| Uit te voeren taak |
Druk alle regels van de gegevens hieronder letterlijk af, maar laat de afbeeldingen weg.

| Opgeslagen items |

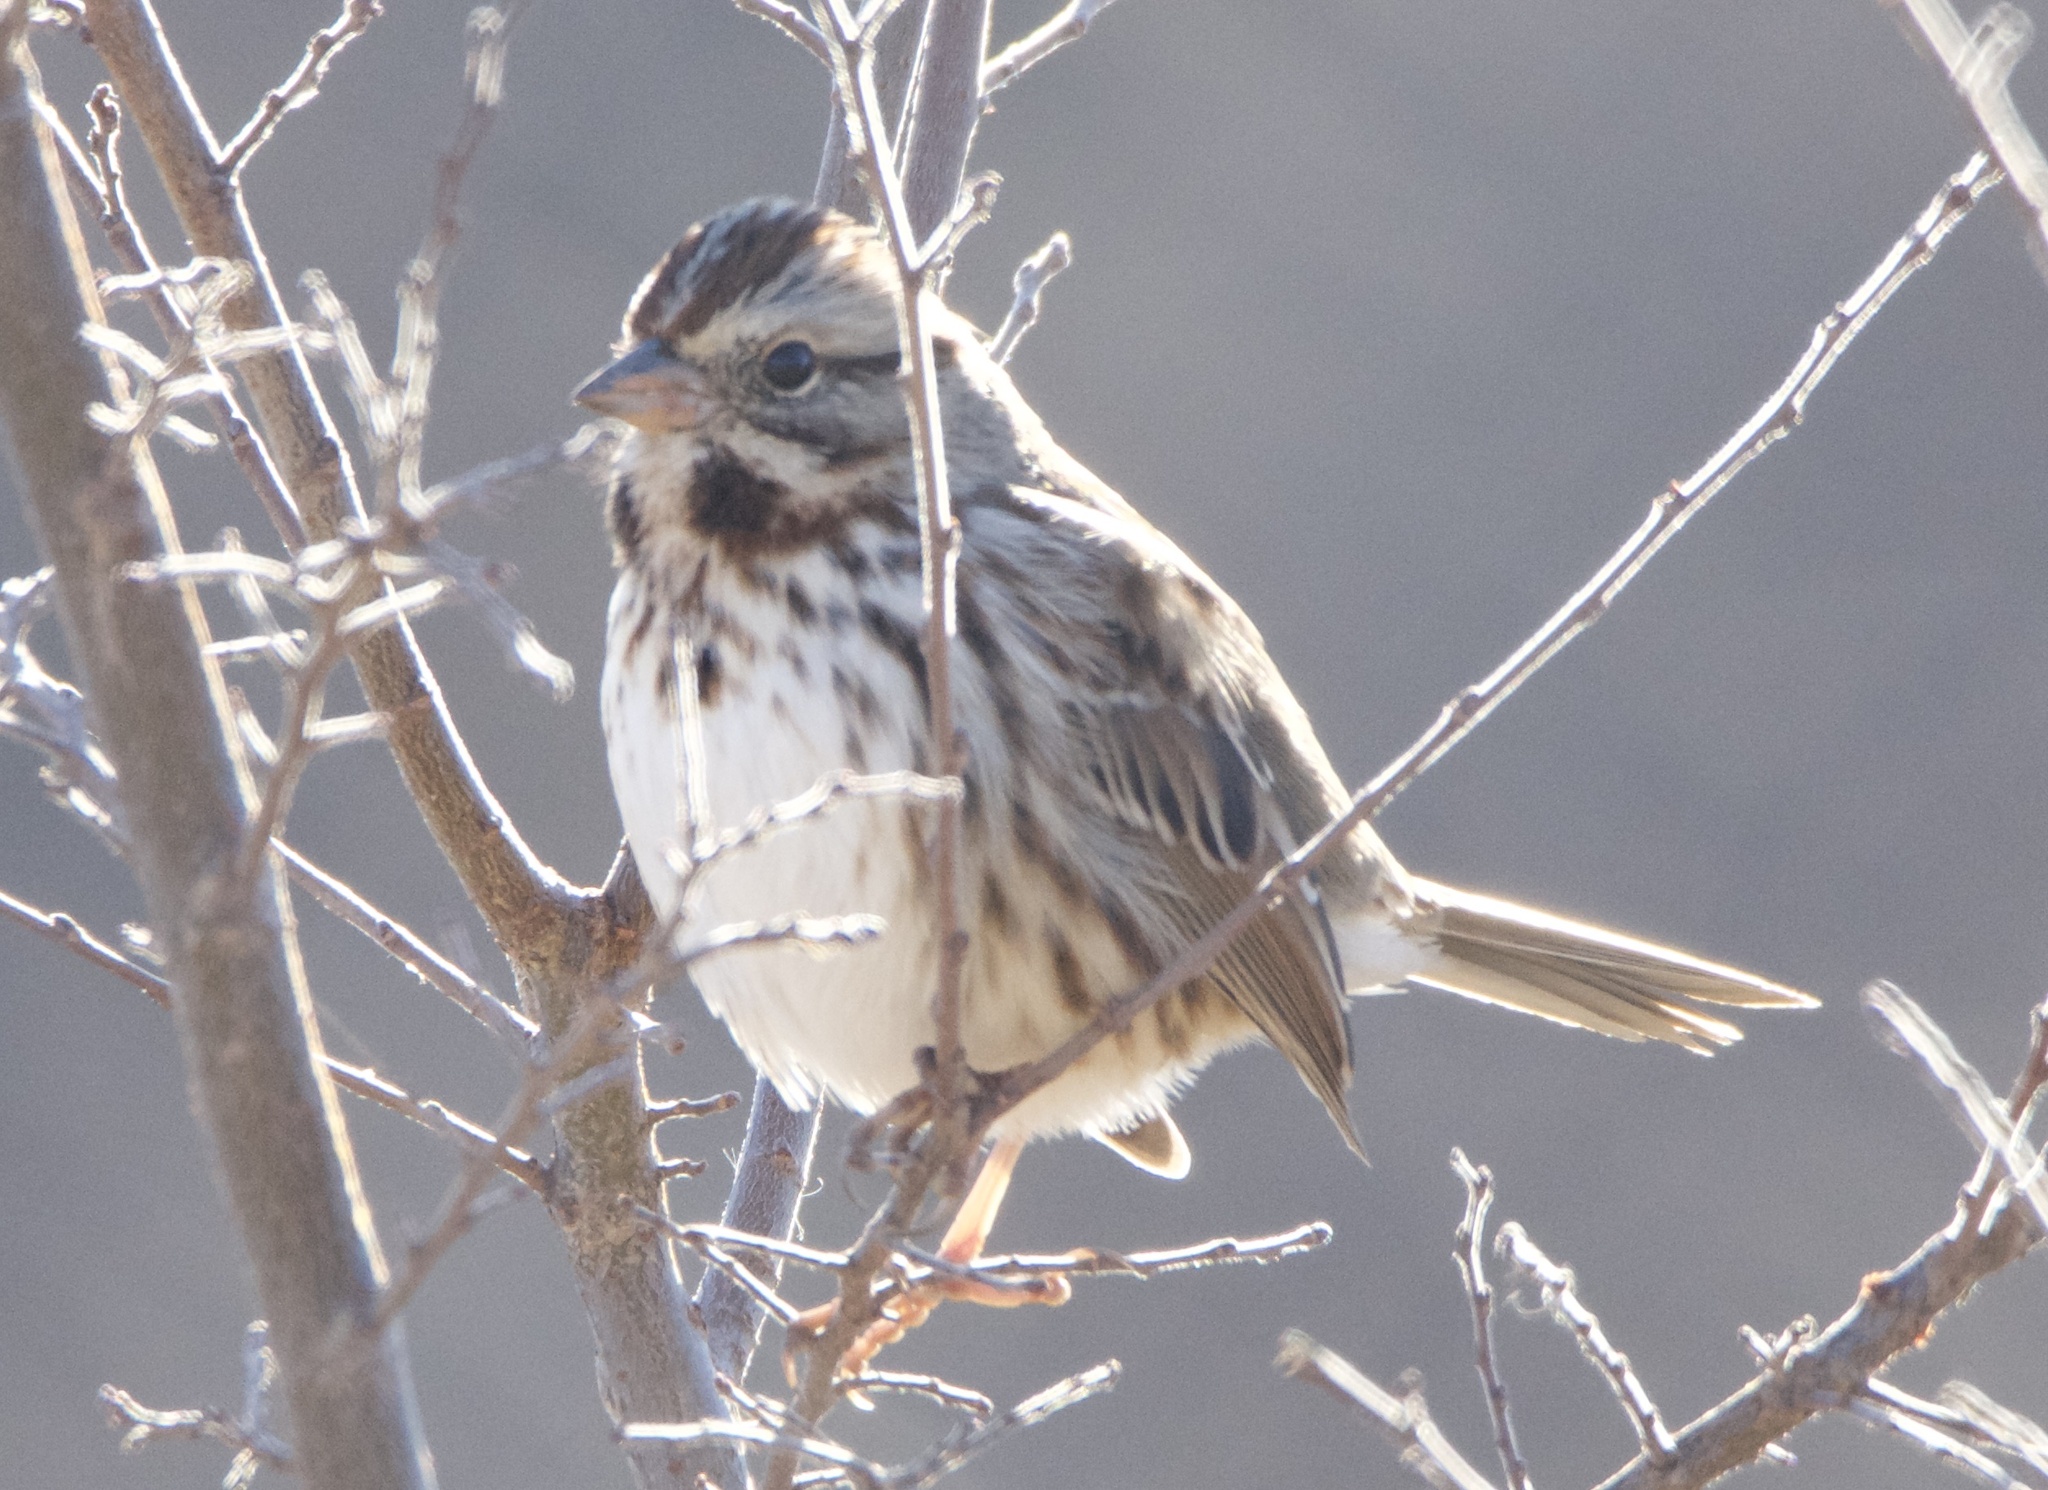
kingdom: Animalia
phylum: Chordata
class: Aves
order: Passeriformes
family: Passerellidae
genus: Melospiza
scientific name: Melospiza melodia
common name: Song sparrow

| Uitgewerkt antwoord |
kingdom: Animalia
phylum: Chordata
class: Aves
order: Passeriformes
family: Passerellidae
genus: Melospiza
scientific name: Melospiza melodia
common name: Song sparrow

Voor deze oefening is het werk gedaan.